__Work instruction__:
Reproduce the text lines of the records below character for character, leaving out the pictures.

__Excerpted data__:
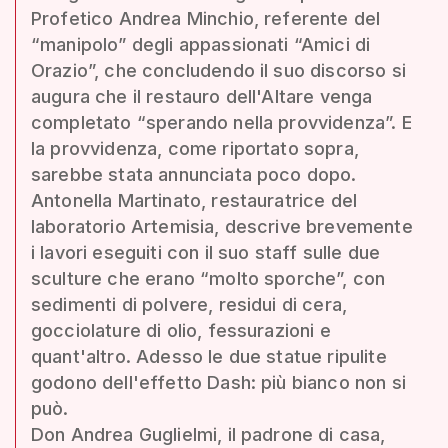
Profetico Andrea Minchio, referente del
“manipolo” degli appassionati “Amici di
Orazio”, che concludendo il suo discorso si
augura che il restauro dell'Altare venga
completato “sperando nella provvidenza”. E
la provvidenza, come riportato sopra,
sarebbe stata annunciata poco dopo.
Antonella Martinato, restauratrice del
laboratorio Artemisia, descrive brevemente
i lavori eseguiti con il suo staff sulle due
sculture che erano “molto sporche”, con
sedimenti di polvere, residui di cera,
gocciolature di olio, fessurazioni e
quant'altro. Adesso le due statue ripulite
godono dell'effetto Dash: più bianco non si
può.
Don Andrea Guglielmi, il padrone di casa,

__Answer section__:
Profetico Andrea Minchio, referente del
“manipolo” degli appassionati “Amici di
Orazio”, che concludendo il suo discorso si
augura che il restauro dell'Altare venga
completato “sperando nella provvidenza”. E
la provvidenza, come riportato sopra,
sarebbe stata annunciata poco dopo.
Antonella Martinato, restauratrice del
laboratorio Artemisia, descrive brevemente
i lavori eseguiti con il suo staff sulle due
sculture che erano “molto sporche”, con
sedimenti di polvere, residui di cera,
gocciolature di olio, fessurazioni e
quant'altro. Adesso le due statue ripulite
godono dell'effetto Dash: più bianco non si
può.
Don Andrea Guglielmi, il padrone di casa,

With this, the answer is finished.